*Extracted records*:
»»
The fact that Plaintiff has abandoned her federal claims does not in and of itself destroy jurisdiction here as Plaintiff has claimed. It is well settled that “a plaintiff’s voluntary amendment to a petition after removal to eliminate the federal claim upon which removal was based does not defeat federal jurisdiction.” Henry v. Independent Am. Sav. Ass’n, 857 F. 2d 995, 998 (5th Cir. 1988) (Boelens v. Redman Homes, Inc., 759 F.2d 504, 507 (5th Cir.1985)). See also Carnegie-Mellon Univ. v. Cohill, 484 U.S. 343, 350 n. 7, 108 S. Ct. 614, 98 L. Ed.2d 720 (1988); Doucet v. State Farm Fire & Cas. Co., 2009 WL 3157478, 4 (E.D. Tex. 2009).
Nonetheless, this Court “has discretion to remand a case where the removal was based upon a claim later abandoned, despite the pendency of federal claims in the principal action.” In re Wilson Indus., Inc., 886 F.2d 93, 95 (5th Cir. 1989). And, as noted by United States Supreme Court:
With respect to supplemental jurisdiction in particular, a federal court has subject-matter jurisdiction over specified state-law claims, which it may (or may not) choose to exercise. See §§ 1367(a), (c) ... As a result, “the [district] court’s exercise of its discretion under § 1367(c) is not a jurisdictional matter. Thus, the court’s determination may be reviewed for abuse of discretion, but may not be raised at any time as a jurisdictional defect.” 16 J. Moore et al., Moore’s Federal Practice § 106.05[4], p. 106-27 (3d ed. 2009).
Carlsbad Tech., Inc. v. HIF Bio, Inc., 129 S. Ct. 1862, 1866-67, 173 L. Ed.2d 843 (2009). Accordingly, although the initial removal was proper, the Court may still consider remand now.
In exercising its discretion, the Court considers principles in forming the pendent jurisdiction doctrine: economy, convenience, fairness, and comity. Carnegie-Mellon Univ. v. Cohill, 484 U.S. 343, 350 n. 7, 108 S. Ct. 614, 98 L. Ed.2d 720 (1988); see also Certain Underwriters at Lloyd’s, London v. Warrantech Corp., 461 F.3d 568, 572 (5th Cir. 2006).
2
««
All records are to be printed again, exactly and completely.

*Output of the exercise*:
The fact that Plaintiff has abandoned her federal claims does not in and of itself destroy jurisdiction here as Plaintiff has claimed. It is well settled that “a plaintiff’s voluntary amendment to a petition after removal to eliminate the federal claim upon which removal was based does not defeat federal jurisdiction.” Henry v. Independent Am. Sav. Ass’n, 857 F. 2d 995, 998 (5th Cir. 1988) (Boelens v. Redman Homes, Inc., 759 F.2d 504, 507 (5th Cir.1985)). See also Carnegie-Mellon Univ. v. Cohill, 484 U.S. 343, 350 n. 7, 108 S. Ct. 614, 98 L. Ed.2d 720 (1988); Doucet v. State Farm Fire & Cas. Co., 2009 WL 3157478, 4 (E.D. Tex. 2009).
Nonetheless, this Court “has discretion to remand a case where the removal was based upon a claim later abandoned, despite the pendency of federal claims in the principal action.” In re Wilson Indus., Inc., 886 F.2d 93, 95 (5th Cir. 1989). And, as noted by United States Supreme Court:
With respect to supplemental jurisdiction in particular, a federal court has subject-matter jurisdiction over specified state-law claims, which it may (or may not) choose to exercise. See §§ 1367(a), (c) ... As a result, “the [district] court’s exercise of its discretion under § 1367(c) is not a jurisdictional matter. Thus, the court’s determination may be reviewed for abuse of discretion, but may not be raised at any time as a jurisdictional defect.” 16 J. Moore et al., Moore’s Federal Practice § 106.05[4], p. 106-27 (3d ed. 2009).
Carlsbad Tech., Inc. v. HIF Bio, Inc., 129 S. Ct. 1862, 1866-67, 173 L. Ed.2d 843 (2009). Accordingly, although the initial removal was proper, the Court may still consider remand now.
In exercising its discretion, the Court considers principles in forming the pendent jurisdiction doctrine: economy, convenience, fairness, and comity. Carnegie-Mellon Univ. v. Cohill, 484 U.S. 343, 350 n. 7, 108 S. Ct. 614, 98 L. Ed.2d 720 (1988); see also Certain Underwriters at Lloyd’s, London v. Warrantech Corp., 461 F.3d 568, 572 (5th Cir. 2006).
2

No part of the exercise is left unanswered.